### YOUR OBJECTIVE
What is needed here is an exact repetition of the records below, beginning at the line that has "### Firewall Configuration" and stopping after the line that has "- **Slippage protection**".

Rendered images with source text
########

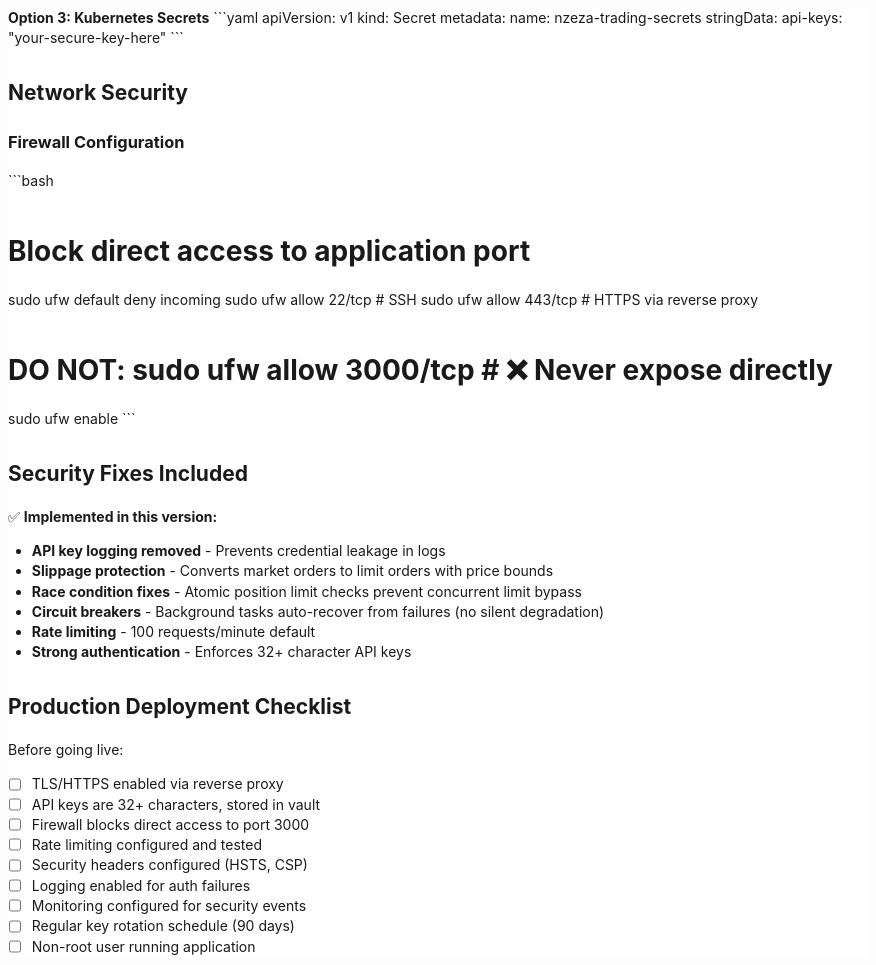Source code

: **Option 3: Kubernetes Secrets**
\`\`\`yaml
apiVersion: v1
kind: Secret
metadata:
  name: nzeza-trading-secrets
stringData:
  api-keys: "your-secure-key-here"
\`\`\`

## Network Security

### Firewall Configuration

\`\`\`bash
# Block direct access to application port
sudo ufw default deny incoming
sudo ufw allow 22/tcp    # SSH
sudo ufw allow 443/tcp   # HTTPS via reverse proxy
# DO NOT: sudo ufw allow 3000/tcp  # ❌ Never expose directly
sudo ufw enable
\`\`\`

## Security Fixes Included

✅ **Implemented in this version:**
- **API key logging removed** - Prevents credential leakage in logs
- **Slippage protection** - Converts market orders to limit orders with price bounds
- **Race condition fixes** - Atomic position limit checks prevent concurrent limit bypass
- **Circuit breakers** - Background tasks auto-recover from failures (no silent degradation)
- **Rate limiting** - 100 requests/minute default
- **Strong authentication** - Enforces 32+ character API keys

## Production Deployment Checklist

Before going live:

- [ ] TLS/HTTPS enabled via reverse proxy
- [ ] API keys are 32+ characters, stored in vault
- [ ] Firewall blocks direct access to port 3000
- [ ] Rate limiting configured and tested
- [ ] Security headers configured (HSTS, CSP)
- [ ] Logging enabled for auth failures
- [ ] Monitoring configured for security events
- [ ] Regular key rotation schedule (90 days)
- [ ] Non-root user running application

########

### OUTPUT BELOW
### Firewall Configuration

\`\`\`bash
# Block direct access to application port
sudo ufw default deny incoming
sudo ufw allow 22/tcp    # SSH
sudo ufw allow 443/tcp   # HTTPS via reverse proxy
# DO NOT: sudo ufw allow 3000/tcp  # ❌ Never expose directly
sudo ufw enable
\`\`\`

## Security Fixes Included

✅ **Implemented in this version:**
- **API key logging removed** - Prevents credential leakage in logs
- **Slippage protection** - Converts market orders to limit orders with price bounds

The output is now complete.